### WORK TO COMPLETE
Arrange everything from the line containing "communicate, what they" down to the end of the entries as a JSON list of strings, one per line, leaving out blank lines.

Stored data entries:
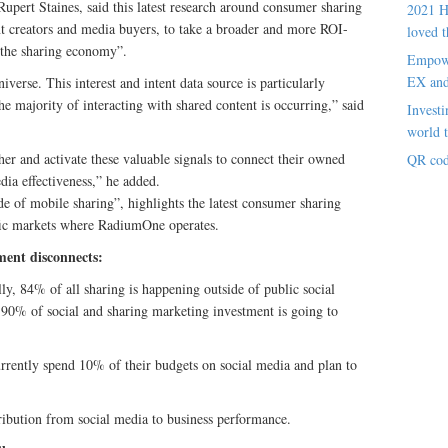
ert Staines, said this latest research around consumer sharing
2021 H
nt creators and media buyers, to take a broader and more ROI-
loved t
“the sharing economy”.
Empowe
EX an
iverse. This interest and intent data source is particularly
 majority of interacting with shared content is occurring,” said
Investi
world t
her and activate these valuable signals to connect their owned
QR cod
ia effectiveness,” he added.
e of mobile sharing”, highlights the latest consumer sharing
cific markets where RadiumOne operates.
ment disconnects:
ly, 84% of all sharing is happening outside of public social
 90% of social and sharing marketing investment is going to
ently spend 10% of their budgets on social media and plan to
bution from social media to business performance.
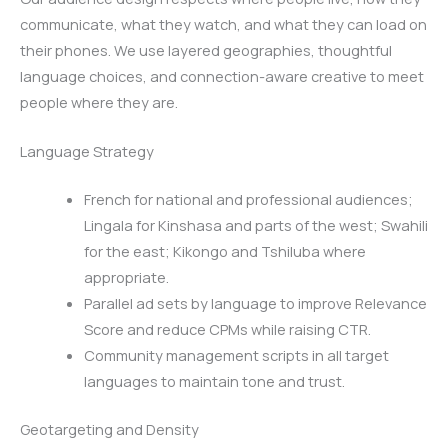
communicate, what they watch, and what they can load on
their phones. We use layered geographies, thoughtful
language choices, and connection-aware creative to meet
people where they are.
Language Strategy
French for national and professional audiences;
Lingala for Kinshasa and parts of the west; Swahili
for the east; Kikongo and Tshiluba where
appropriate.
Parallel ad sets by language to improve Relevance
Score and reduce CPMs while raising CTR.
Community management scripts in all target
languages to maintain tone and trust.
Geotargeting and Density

### ANSWER TO THE EXERCISE
[
  "communicate, what they watch, and what they can load on",
  "their phones. We use layered geographies, thoughtful",
  "language choices, and connection-aware creative to meet",
  "people where they are.",
  "Language Strategy",
  "French for national and professional audiences;",
  "Lingala for Kinshasa and parts of the west; Swahili",
  "for the east; Kikongo and Tshiluba where",
  "appropriate.",
  "Parallel ad sets by language to improve Relevance",
  "Score and reduce CPMs while raising CTR.",
  "Community management scripts in all target",
  "languages to maintain tone and trust.",
  "Geotargeting and Density"
]